Finally, a good game

The difference between watching games between two teams who should be in the playoffs – Dallas and Detroit – and teams who shouldn’t be – pretty much the other six teams – was glaringly apparent yesterday. I think the playoffs worked best when there were three divisions and one wild card team; just as there are more teams than there are NFL-caliber quarterbacks, there are more teams in the playoffs than there are playoff-caliber teams.

But as long as there are four divisions (which works well for other reasons), it would be better if there was only one wild card team and one first-round bye. I have no regard for the “best teams” argument, because the only “best teams” that matter are already guaranteed entry. If you’re only the third-best team in your four-team division, you shouldn’t be in the playoffs. If you’re only the third-best of the non-division winners, you shouldn’t be in the playoffs.

The Eagles, who lost to the Seahawks, Cowboys, and Redskins before beating the Giants to close out the season, weren’t going to do anything that Carolina won’t do, which is to say lose to the Seahawks next weekend.

As for last night’s game, it was good to see Tony Romo finally get the playoff monkey off his back. The controversial call shouldn’t have been made in the first place, because a) it was offensive pass interference when Pettigrew grabbed Hitchens’s facemask, b) the contact was minimal, and most importantly, c) it was a completely uncatchable ball. Stafford literally hit Hitchens in the back right in the numbers; there was absolutely no way the receiver had any sort of play on the ball. Furtheremore, there is no “face-guarding” rule in the NFL, or, for that matter, in NCAA football; it is only deemed pass interference in high school football, specifically National Federation of State High School Associations rule 7-5-10: “Any player hinders an opponent’s vision without making an
attempt to catch, intercept or bat the ball, even though no contact was
made.”

When the officials call pass interference on a player who hasn’t turned around, they do so because he has crashed into a receiver who is coming back for a high ball, to distinguish them from defenders who crash into a receiver when they themselves are going for a high ball. That was not the case in the play being discussed, for the obvious reason that Stafford threw the ball into the Dallas linebacker’s back. Recall the NFL’s pass interference rules: Actions that do not constitute pass interference include but are not limited to: (c) Contact that would normally be considered pass interference, but the pass is clearly uncatchable by the involved players.
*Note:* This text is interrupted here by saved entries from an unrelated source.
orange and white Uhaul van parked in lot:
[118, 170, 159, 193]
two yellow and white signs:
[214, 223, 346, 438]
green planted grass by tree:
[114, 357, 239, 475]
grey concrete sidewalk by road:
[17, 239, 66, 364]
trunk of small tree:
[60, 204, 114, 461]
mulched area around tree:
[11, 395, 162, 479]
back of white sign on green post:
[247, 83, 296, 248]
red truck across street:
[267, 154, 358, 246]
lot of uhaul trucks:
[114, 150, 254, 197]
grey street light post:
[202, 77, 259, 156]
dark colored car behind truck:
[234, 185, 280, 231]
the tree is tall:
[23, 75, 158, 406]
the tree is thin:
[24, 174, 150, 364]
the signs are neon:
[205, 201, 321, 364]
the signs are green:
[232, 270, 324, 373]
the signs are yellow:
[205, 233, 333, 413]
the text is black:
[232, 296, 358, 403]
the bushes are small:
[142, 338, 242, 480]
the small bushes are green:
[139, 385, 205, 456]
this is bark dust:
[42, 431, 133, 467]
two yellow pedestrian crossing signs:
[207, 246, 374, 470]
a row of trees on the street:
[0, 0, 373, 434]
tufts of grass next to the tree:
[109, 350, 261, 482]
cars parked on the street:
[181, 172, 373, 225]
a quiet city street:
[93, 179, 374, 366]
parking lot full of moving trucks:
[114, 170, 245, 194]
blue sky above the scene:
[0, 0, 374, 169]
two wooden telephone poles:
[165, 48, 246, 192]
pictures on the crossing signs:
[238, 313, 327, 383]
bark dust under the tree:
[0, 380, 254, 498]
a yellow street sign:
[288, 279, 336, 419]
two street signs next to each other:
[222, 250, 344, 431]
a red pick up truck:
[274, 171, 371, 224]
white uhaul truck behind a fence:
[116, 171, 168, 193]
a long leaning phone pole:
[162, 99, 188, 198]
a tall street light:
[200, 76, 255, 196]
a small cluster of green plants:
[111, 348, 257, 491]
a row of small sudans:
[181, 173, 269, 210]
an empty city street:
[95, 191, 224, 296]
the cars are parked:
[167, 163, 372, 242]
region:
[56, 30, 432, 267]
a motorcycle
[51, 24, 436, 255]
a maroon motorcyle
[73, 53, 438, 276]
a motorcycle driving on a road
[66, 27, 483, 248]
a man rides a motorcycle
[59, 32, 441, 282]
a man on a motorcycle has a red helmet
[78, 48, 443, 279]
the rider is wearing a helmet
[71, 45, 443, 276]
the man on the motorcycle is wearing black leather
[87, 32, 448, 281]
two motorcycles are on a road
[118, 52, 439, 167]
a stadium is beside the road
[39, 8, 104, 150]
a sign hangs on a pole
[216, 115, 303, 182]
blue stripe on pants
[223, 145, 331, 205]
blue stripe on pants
ESPN’s Todd Archer asked Pete Morelli (who is admittedly not a very good ref: see the NFC Championship Game 2009) about the call turned non-call:

Todd Archer: Can you talk about the decision to overturn the call and why you overturned the call?
Pete Morelli: The back judge threw his flag for defensive pass
interference. We got other information from another official from a
different angle that thought the contact was minimal and didn’t warrant
pass interference. He thought it was face-guarding.
Archer: Which official?
Morelli: The head linesman.
Archer: What did you see?
Morelli: It’s not my responsibility. I’m a hundred miles away.
Archer: Face-guarding is not a foul?
Morelli: Face-guarding is not a foul. It is a penalty in college but not in professional football.
Archer: What is the process you go through after you announce the call? Should you have waited before you announced the call?
Morelli: Probably, yes. The information came and then the officials got
together a little bit later, after it was given to me, the first
information. It would have probably been smoother if we got together.

He did the right thing. It’s better to get it right and look like a fool or a fix than allow a bad call to stand when he knows better. As for the decision not to flag Dez Bryant for coming onto the field without his helmet in protest of the call, I think it was a correct no-call. We want to see the refs let minor things go in the playoffs (that’s why Suh was permitted to play when his suspension would never have been overturned in the regular season), and no one wants to see a playoff game settled by an off-the-field foul by an excited player in an overheated moment that harmed no one. I wish more NFL games this year had been refereed in the style Dallas-Detroit was; I simply do not understand those fans who seem to enjoy a blizzard of yellow flags and seeing every third play called back.

If the Lions fans want to blame anyone, they should blame Jim Caldwell for failing to go for it on 4th-and-1. The football gods obviously did not like that, as they promptly punished the Lions with a 10-yard shanked punt. Caldwell played to avoid losing throughout the second half; switching to a four-man rush and abandoning the blitz took the pressure off Romo, who made Detroit pay for it.

And besides, those petty flags would have caused us to miss the redemption of Dallas’s rookie defensive end, whose utter stupidity in not falling down to seal the game once he’d recovered the fumble was made up for by creating and recovering another fumble to win the game. In the end, with two minutes left and two timeouts, Stafford only managed to produce two fumbles. Game over. The better team won.